Striped Bass with Forbidden Black Rice and Chorizo

Striped Bass with Forbidden Black Rice and ChorizoThese delicate fish fillets rest on a comely bed of black rice and are coated with a lemony butter sauce. The dish is quite easy to prepare but requires some attention when finishing off the fish and the rice simultaneously. Striped bass fillets are light and flaky when cooked properly, but they will fall apart and become mushy if overcooked. Use the freshest fish you can find. You can substitute any other light-textured fillet, such as rock cod or petrale sole.

According to legend, the medium-grain Chinese black rice once eaten exclusively by the Emperors and related ruling classes was known as “forbidden” rice. When cooked, it’s more dark purple than black, and offers an attractive nutty flavor and firm texture. You can find it in most Asian markets and specialty-food shops, but whole-grain brown rice makes a reasonable substitute (just remember that brown rice will take about 10 minutes longer to cook). This recipe calls for spiking the rice with spicy Spanish chorizo sausage, which adds both heat and a meaty quality to the mix.

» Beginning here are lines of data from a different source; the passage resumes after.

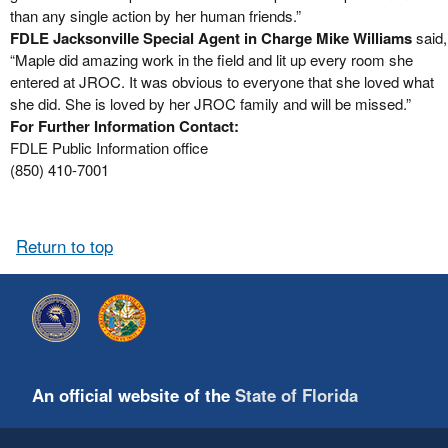
than any single action by her human friends.”
FDLE Jacksonville Special Agent in Charge Mike Williams
said,
“Maple did amazing work in the field and lit up every room she
entered at JROC. It was obvious to everyone that she loved what
she did. She is loved by her JROC family and will be missed.”
For Further Information Contact:
FDLE Public Information office
(850) 410-7001
Return to top
An official website of the
State of Florida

Domaine Chandon Chardonnay would pair well here; so would a lighter-bodied Sauvignon Blanc, Chenin Blanc, or dry rosé.

 

1 3/4 cups/420 ml cold water

1 cup/215 g Chinese/”forbidden” black rice

4 skinless striped bass fillets, about 5 oz/140 g each

Salt and freshly ground pepper

2 tbsp extra-virgin olive oil

1/2 cup/120 ml Chicken Stock (page XX) or canned low-sodium broth

4 oz/115 g chorizo, skin removed, cut into 1/4-in/6-mm dice (about 1 cup)

4 tbsp unsalted butter

1 tbsp fresh lemon juice, plus 12 very thin lemon wedges and more juice for serving (optional)

2 tbsp minced fresh cilantro/fresh coriander

In a medium saucepan over high heat, bring the water to a boil. Add the rice, return to a boil, and reduce the heat to medium-low. Cover and cook until all of the liquid is absorbed, about 30 minutes. (The rice will not be fully cooked.) Remove from the heat and set aside, still covered.

Season the fillets on both sides with salt and pepper. In a large sauté pan or frying pan, heat 2 tbsp of the olive oil over medium-high heat until it shimmers. Place the fish fillets in the pan and reduce the heat to medium-low. Cook until the edges turn white, about 4 minutes.

While the fish is cooking, in a large saucepan, bring the stock to a boil over high heat. Add the chorizo, 2 tbsp of the butter, and the cooked rice. Reduce the heat to medium and stir the rice thoroughly. Simmer until the liquid is absorbed, about 3 minutes. Cover and set aside. (Be careful to monitor the progress of your fish, which will need to be flipped in the pan at about the same time.)

As the edges of the fish turn white, add the remaining 2 tbsp butter to the pan. Lift the pan slightly and tilt it back and forth to melt the butter. When the butter has melted, using a spatula, gently turn the fillets, taking care not to let them fall apart. Baste the fillets with the melted butter for about 20 seconds and continue to cook until opaque throughout, about 1 minute longer.

To serve, mound 1/2–1 cup/70–140 g rice (depending on your diners’ appetites) in the center of each plate. Place a fish fillet on top of the rice. Add the 1 tbsp lemon juice to the pan and swirl it into the remaining melted butter and pan juices. Drizzle the lemon butter over each fillet and garnish each with 3 lemon wedges and 1/2 tbsp of the cilantro/coriander. If you like, dot each serving with a little more lemon juice. Serve at once.